Les années folles... dans la dèche !
"Les années folles" qu'ils disaient... Et pourtant, la vision que nous offre Orwell dans cet ouvrage poignant, est une vision d'horreur et de putréfaction.
Entre asiles où les conditions de vie des vagabonds étaient parfois pires que dehors, et envers du décors des hôtels/restaurants parisiens luxueux cachant des cuisines monstrueuses où une certaine hiérarchie est créée, Dans la dèche à Londres et à Paris nous plonge dans le désarroi le plus total, peu avant la Grande Dépression.
Orwell réussit à merveille cette prouesse qui est de nous transporter, à travers les écrits, dans le contexte réel de son récit. Ses diètes de cinq jours sans avaler quelque bouchée de pain que ce soit nous tord les boyaux. "Un homme qui ne mange pas, ne pense plus. Au bout de trois jours, on devient juste un ventre, avec quelques organes qui gravitent autour.". "Un plongeur ne pense pas. Il n'a pas le temps de penser. Pour lui, le monde extérieur pourrait très bien ne pas exister. Paris se réduit pour lui à l'hôtel, au métro, à quelques bistrots et au lit où il dort." Sa manière de retranscrire le visage de la pauvreté à travers les figures des personnages que Georges Orwell découvre tout au long de l'histoire forme un sublime tableau.
Il instaure le malaise lorsqu'il évoque ses chambres d'hôtel miteuses infestées de punaises et où la fenêtre laisse s'introduire l'eau de la pluie, pour une humidité insalubre.

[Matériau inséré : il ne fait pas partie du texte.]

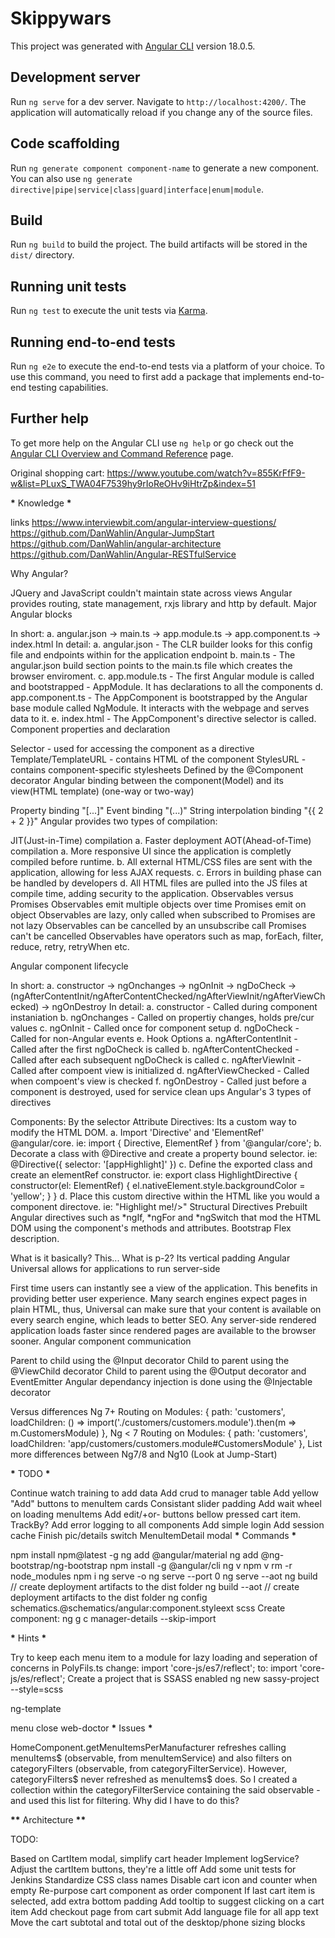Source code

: # Skippywars

This project was generated with [Angular CLI](https://github.com/angular/angular-cli) version 18.0.5.

## Development server

Run `ng serve` for a dev server. Navigate to `http://localhost:4200/`. The application will automatically reload if you change any of the source files.

## Code scaffolding

Run `ng generate component component-name` to generate a new component. You can also use `ng generate directive|pipe|service|class|guard|interface|enum|module`.

## Build

Run `ng build` to build the project. The build artifacts will be stored in the `dist/` directory.

## Running unit tests

Run `ng test` to execute the unit tests via [Karma](https://karma-runner.github.io).

## Running end-to-end tests

Run `ng e2e` to execute the end-to-end tests via a platform of your choice. To use this command, you need to first add a package that implements end-to-end testing capabilities.

## Further help

To get more help on the Angular CLI use `ng help` or go check out the [Angular CLI Overview and Command Reference](https://angular.dev/tools/cli) page.

Original shopping cart:
https://www.youtube.com/watch?v=855KrFfF9-w&list=PLuxS_TWA04F7539hy9rIoReOHv9iHtrZp&index=51

**\*** Knowledge **\***

links https://www.interviewbit.com/angular-interview-questions/ https://github.com/DanWahlin/Angular-JumpStart https://github.com/DanWahlin/angular-architecture https://github.com/DanWahlin/Angular-RESTfulService

Why Angular?

JQuery and JavaScript couldn't maintain state across views
Angular provides routing, state management, rxjs library and http by default.
Major Angular blocks

In short: a. angular.json -> main.ts -> app.module.ts -> app.component.ts -> index.html
In detail: a. angular.json - The CLR builder looks for this config file and endpoints within for the application endpoint b. main.ts - The angular.json build section points to the main.ts file which creates the browser enviroment.
c. app.module.ts - The first Angular module is called and bootstrapped - AppModule. It has declarations to all the components
d. app.component.ts - The AppComponent is bootstrapped by the Angular base module called NgModule. It interacts with the webpage and serves data to it. e. index.html - The AppComponent's directive selector is called.
Component properties and declaration

Selector - used for accessing the component as a directive
Template/TemplateURL - contains HTML of the component
StylesURL - contains component-specific stylesheets
Defined by the @Component decorator
Angular binding between the component(Model) and its view(HTML template) (one-way or two-way)

Property binding "[...]"
Event binding "(...)"
String interpolation binding "{{ 2 + 2 }}"
Angular provides two types of compilation:

JIT(Just-in-Time) compilation a. Faster deployment
AOT(Ahead-of-Time) compilation a. More responsive UI since the application is completly compiled before runtime. b. All external HTML/CSS files are sent with the application, allowing for less AJAX requests. c. Errors in building phase can be handled by developers d. All HTML files are pulled into the JS files at compile time, adding security to the application.
Observables versus Promises Observables emit multiple objects over time Promises emit on object Observables are lazy, only called when subscribed to Promises are not lazy Observables can be cancelled by an unsubscribe call Promises can't be cancelled Observables have operators such as map, forEach, filter, reduce, retry, retryWhen etc.

Angular component lifecycle

In short: a. constructor -> ngOnchanges -> ngOnInit -> ngDoCheck -> (ngAfterContentInit/ngAfterContentChecked/ngAfterViewInit/ngAfterViewChecked) -> ngOnDestroy
In detail: a. constructor - Called during component instaniation b. ngOnchanges - Called on propertiy changes, holds pre/cur values c. ngOnInit - Called once for component setup d. ngDoCheck - Called for non-Angular events e. Hook Options a. ngAfterContentInit - Called after the first ngDoCheck is called b. ngAfterContentChecked - Called after each subsequent ngDoCheck is called c. ngAfterViewInit - Called after compoent view is initialized d. ngAfterViewChecked - Called when compoent's view is checked f. ngOnDestroy - Called just before a component is destroyed, used for service clean ups
Angular's 3 types of directives

Components: By the selector
Attribute Directives: Its a custom way to modify the HTML DOM.
a. Import 'Directive' and 'ElementRef' @angular/core. ie: import { Directive, ElementRef } from '@angular/core'; b. Decorate a class with @Directive and create a property bound selector. ie: @Directive({ selector: '[appHighlight]' }) c. Define the exported class and create an elementRef constructor. ie: export class HighlightDirective { constructor(el: ElementRef) { el.nativeElement.style.backgroundColor = 'yellow'; } } d. Place this custom directive within the HTML like you would a component directove. ie: "Highlight me!/>"
Structural Directives Prebuilt Angular directives such as *ngIf, *ngFor and \*ngSwitch that mod the HTML DOM using the component's methods and attributes.
Bootstrap Flex description.

What is it basically? This...
What is p-2? Its vertical padding
Angular Universal allows for applications to run server-side

First time users can instantly see a view of the application. This benefits in providing better user experience.
Many search engines expect pages in plain HTML, thus, Universal can make sure that your content is available on every search engine, which leads to better SEO.
Any server-side rendered application loads faster since rendered pages are available to the browser sooner.
Angular component communication

Parent to child using the @Input decorator
Child to parent using the @ViewChild decorator
Child to parent using the @Output decorator and EventEmitter
Angular dependancy injection is done using the @Injectable decorator

Versus differences Ng 7+ Routing on Modules: { path: 'customers', loadChildren: () => import('./customers/customers.module').then(m => m.CustomersModule) }, Ng < 7 Routing on Modules: { path: 'customers', loadChildren: 'app/customers/customers.module#CustomersModule' }, List more differences between Ng7/8 and Ng10 (Look at Jump-Start)

**\*** TODO **\***

Continue watch training to add data
Add crud to manager table
Add yellow "Add" buttons to menuItem cards
Consistant slider padding
Add wait wheel on loading menuItems
Add edit/+or- buttons bellow pressed cart item.
TrackBy?
Add error logging to all components
Add simple login
Add session cache
Finish pic/details switch MenuItemDetail modal
**\*** Commands **\***

npm install npm@latest -g ng add @angular/material ng add @ng-bootstrap/ng-bootstrap npm install -g @angular/cli ng v npm v rm -r node_modules npm i ng serve -o ng serve --port 0 ng serve --aot ng build // create deployment artifacts to the dist folder ng build --aot // create deployment artifacts to the dist folder ng config schematics.@schematics/angular:component.styleext scss Create component: ng g c manager-details --skip-import

**\*** Hints **\***

Try to keep each menu item to a module for lazy loading and seperation of concerns in PolyFils.ts change: import 'core-js/es7/reflect'; to: import 'core-js/es/reflect'; Create a project that is SSASS enabled ng new sassy-project --style=scss

ng-template

menu close web-doctor
**\*** Issues **\***

HomeComponent.getMenuItemsPerManufacturer refreshes calling menuItems$ (observable, from menuItemService) and also filters on categoryFilters (observable, from categoryFilterService). However, categoryFilters$ never refreshed as menuItems$ does. So I created a collection within the categoryFilterService containing the said observable - and used this list for filtering. Why did I have to do this?

**\*\*** Architecture **\*\***

TODO:

Based on CartItem modal, simplify cart header
Implement logService?
Adjust the cartItem buttons, they're a little off
Add some unit tests for Jenkins
Standardize CSS class names
Disable cart icon and counter when empty
Re-purpose cart component as order component
If last cart item is selected, add extra bottom padding
Add tooltip to suggest clicking on a cart item
Add checkout page from cart submit
Add language file for all app text
Move the cart subtotal and total out of the desktop/phone sizing blocks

Le vagabondage et faire la manche étant condamnables de prison à Londres dans les années 1930, le vagabond est condamné au perpétuel vagabondage d'asile en asile tout en évitant de se faire pincer, comme nous le montre Orwell.
Un trimardeur, tantôt baguenaudant sur le pavé, lamentant sa vie, tentant de garder espoir et dignité, se liant d'amitié avec de semblables pauvres diables, tantôt esclave d'une cuisine d'enfer, de métiers pénibles et incapacitants à toute réflexion, réduit à une tache bien spécifique a exécuter du matin au soir.
Un excellent moyen de relativiser sur le confort sur lequel nous nous reposons, et sur la condition humaine d'un trimardeur.